Document extract:
"""

Test - Chi-Square Test of Independence

From Q
Jump to navigation Jump to search

Test for independence between a pair of categorical variables

Tests for independence between a pair of categorical variables. Any non-categorical variables that are supplied will be treated as categorical, that is to say, cases with the same value are treated as being in the same category, and date variables are categorised by period.

How to run this test

  1. In Displayr, go to Insert > More > Test > Chi-Square Test of Independence. In Q, go to Create > Test > Chi-Square Test of Independence
  2. Specify the variables to use under Inputs > Input Variables
  3. Adjust the options (noted below)

Chi oi.PNG

You should use numeric variables as inputs. If you use categorical or ordinal variables, they will be coerced to numeric based on their values for the purposes of runnning the test.

Example

An example output is shown below:

Options

INPUTS

Variable 1 Sample to analyse.
Variable 2 Second sample to compare to Variable 1.
Variable names Display Variable Names in the output, instead of Variable Labels.
More decimal places Display numeric values with 8 decimal places.

Additional Properties

When using this feature you can obtain additional information that is stored by the R code which produces the output.

  1. To do so, select Create > R Output.
  2. In the R CODE, paste: item = YourReferenceName
  3. Replace YourReferenceName with the name of your item. (eg: 'chi_square.test'). You can find this by selecting the item and then going to Properties > General > Name from the object inspector on the right.
  4. Below the first line of code, you can paste in snippets from below or type in str(item) to see a list of available information.

Chi more.PNG

Acknowledgements

Uses the svychisq function from the survey package to conduct the chi-square test.

"""

[Records from a collection]

"""

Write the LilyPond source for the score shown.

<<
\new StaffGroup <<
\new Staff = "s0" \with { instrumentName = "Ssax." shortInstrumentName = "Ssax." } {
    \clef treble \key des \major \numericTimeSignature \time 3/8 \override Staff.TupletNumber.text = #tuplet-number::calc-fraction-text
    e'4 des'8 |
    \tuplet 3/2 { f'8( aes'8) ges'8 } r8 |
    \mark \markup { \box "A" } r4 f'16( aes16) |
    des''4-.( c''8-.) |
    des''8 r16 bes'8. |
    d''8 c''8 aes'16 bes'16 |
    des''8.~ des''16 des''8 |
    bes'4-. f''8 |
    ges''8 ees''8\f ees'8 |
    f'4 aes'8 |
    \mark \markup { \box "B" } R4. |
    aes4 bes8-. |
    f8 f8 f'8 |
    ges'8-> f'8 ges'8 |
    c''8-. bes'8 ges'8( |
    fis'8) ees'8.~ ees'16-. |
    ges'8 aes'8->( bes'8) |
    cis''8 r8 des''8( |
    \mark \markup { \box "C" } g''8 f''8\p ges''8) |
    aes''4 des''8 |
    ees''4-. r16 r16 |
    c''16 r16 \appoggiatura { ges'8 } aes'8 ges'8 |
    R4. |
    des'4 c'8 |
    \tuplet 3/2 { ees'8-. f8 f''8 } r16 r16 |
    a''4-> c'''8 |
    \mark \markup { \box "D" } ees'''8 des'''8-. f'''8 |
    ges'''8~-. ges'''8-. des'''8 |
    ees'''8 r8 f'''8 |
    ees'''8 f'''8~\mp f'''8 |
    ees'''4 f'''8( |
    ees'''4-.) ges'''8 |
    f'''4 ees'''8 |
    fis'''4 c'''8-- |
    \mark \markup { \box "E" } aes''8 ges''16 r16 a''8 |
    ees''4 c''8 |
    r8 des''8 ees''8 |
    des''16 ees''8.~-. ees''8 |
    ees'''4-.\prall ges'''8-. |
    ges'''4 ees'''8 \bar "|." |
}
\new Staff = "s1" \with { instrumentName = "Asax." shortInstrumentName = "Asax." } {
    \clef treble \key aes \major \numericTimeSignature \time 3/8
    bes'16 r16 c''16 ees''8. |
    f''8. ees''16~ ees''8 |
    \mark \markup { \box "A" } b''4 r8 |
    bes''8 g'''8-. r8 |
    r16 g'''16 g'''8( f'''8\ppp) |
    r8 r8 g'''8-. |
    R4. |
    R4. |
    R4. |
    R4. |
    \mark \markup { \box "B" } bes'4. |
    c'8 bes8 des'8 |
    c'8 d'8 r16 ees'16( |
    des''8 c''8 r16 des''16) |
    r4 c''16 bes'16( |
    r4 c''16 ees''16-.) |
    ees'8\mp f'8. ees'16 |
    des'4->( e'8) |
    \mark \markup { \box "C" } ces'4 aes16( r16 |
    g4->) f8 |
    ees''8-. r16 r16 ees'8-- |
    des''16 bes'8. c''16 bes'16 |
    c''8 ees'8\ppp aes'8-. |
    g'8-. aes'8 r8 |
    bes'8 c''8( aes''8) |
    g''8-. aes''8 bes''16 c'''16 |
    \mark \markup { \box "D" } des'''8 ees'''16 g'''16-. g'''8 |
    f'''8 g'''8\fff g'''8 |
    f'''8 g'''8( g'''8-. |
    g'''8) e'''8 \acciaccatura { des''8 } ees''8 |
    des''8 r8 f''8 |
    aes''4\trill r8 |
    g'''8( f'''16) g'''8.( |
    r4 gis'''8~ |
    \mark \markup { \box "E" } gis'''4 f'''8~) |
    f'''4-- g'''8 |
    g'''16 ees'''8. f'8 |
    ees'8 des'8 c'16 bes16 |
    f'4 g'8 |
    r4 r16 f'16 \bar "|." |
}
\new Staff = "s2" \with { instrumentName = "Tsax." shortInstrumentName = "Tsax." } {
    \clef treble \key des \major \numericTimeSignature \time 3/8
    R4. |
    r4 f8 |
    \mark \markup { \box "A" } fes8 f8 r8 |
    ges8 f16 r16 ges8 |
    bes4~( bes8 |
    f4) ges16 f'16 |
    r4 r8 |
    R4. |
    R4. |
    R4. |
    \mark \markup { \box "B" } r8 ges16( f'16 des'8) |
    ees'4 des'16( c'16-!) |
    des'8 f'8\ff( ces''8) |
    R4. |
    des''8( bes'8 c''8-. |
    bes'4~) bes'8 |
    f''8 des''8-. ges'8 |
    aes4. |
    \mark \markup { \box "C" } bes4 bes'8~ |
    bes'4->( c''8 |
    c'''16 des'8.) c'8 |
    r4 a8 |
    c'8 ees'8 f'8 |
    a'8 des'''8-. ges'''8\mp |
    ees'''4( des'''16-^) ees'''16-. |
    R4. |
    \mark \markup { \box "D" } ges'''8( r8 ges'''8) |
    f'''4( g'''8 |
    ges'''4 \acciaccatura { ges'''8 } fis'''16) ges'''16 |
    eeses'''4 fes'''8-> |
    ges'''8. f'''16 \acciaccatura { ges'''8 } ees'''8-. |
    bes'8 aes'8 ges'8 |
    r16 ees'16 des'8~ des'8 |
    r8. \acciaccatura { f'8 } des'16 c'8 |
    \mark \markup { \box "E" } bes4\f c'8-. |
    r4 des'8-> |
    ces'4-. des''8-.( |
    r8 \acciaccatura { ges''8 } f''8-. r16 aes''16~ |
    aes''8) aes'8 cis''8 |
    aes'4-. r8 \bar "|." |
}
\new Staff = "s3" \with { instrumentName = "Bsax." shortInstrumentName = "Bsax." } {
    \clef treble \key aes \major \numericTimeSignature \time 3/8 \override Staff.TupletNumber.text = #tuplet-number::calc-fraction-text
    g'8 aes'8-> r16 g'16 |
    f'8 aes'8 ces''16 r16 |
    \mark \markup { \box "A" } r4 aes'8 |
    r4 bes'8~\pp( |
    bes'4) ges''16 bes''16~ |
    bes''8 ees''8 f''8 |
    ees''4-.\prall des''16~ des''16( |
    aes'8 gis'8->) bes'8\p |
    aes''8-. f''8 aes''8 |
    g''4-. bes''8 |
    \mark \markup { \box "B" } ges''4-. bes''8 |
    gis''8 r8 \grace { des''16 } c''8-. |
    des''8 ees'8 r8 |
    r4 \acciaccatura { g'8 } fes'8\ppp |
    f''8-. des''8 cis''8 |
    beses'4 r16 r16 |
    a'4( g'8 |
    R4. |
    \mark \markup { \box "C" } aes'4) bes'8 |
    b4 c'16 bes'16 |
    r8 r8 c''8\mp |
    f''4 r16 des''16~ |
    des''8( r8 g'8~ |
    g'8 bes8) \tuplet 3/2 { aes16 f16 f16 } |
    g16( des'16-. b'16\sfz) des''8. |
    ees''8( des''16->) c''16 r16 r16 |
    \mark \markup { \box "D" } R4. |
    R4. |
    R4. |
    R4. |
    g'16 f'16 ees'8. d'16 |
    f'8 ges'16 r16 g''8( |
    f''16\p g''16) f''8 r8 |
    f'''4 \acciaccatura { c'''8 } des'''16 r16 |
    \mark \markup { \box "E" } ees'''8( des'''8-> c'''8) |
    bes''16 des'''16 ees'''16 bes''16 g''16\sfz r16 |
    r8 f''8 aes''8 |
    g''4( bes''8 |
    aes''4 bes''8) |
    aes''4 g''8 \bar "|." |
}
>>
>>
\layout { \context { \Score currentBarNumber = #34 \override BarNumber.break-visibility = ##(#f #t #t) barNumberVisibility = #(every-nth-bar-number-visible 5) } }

"""

Instructions:
(a) Reproduce the part of the chi-square test page starting at "Variable 1 Sample" and ending at "of Variable Labels.", swapping "Display" for "Show".
(b) State whether each of the following statements agrees with the chi-square test page, answering yes or no and quoting the deciding words: (i) In Q, the test is reached through Create > Test > Chi-Square Test of Independence. (ii) The "More decimal places" option displays numeric values with 10 decimal places. (iii) The test is conducted with the svychisq function from the survey package.

Exercise solutions:
(a)
Variable 1 Sample to analyse.
Variable 2 Second sample to compare to Variable 1.
Variable names Show Variable Names in the output, instead of Variable Labels.

(b)
(i) Yes: "In Q, go to Create > Test > Chi-Square Test of Independence"
(ii) No: "Display numeric values with 8 decimal places."
(iii) Yes: "Uses the svychisq function from the survey package to conduct the chi-square test."